Task instructions:
Convert the lines of the records, starting at the line containing "common name: Small heath" and running through the final line, into a JSON list of strings with one string per line and no blank lines.

Dataset entries

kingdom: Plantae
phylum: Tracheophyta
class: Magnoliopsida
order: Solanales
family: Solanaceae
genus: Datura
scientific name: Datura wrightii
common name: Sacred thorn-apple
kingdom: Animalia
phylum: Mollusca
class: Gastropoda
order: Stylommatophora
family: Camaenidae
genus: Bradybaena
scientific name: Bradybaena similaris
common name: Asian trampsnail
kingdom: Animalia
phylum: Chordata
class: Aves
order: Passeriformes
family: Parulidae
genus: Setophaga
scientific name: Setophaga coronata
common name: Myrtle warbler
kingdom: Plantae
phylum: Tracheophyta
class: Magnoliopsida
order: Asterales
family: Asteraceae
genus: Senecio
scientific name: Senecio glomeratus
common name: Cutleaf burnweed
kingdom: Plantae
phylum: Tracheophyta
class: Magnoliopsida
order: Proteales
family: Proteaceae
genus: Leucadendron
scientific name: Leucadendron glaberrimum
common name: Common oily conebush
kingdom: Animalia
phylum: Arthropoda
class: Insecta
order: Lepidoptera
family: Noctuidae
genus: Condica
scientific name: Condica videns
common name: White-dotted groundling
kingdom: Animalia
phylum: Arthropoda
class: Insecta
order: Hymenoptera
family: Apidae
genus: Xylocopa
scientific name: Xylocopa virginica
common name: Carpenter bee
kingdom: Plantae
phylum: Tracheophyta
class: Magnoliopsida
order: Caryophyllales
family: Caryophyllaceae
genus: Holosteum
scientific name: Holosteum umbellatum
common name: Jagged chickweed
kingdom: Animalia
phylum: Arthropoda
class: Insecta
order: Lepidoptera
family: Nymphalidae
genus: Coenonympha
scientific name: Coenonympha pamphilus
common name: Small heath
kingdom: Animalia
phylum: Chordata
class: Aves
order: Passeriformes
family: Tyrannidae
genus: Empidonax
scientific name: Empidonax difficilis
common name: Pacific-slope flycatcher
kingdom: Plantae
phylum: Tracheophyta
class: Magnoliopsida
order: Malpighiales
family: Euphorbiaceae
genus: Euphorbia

Result for this exercise:
[
  "common name: Small heath",
  "kingdom: Animalia",
  "phylum: Chordata",
  "class: Aves",
  "order: Passeriformes",
  "family: Tyrannidae",
  "genus: Empidonax",
  "scientific name: Empidonax difficilis",
  "common name: Pacific-slope flycatcher",
  "kingdom: Plantae",
  "phylum: Tracheophyta",
  "class: Magnoliopsida",
  "order: Malpighiales",
  "family: Euphorbiaceae",
  "genus: Euphorbia"
]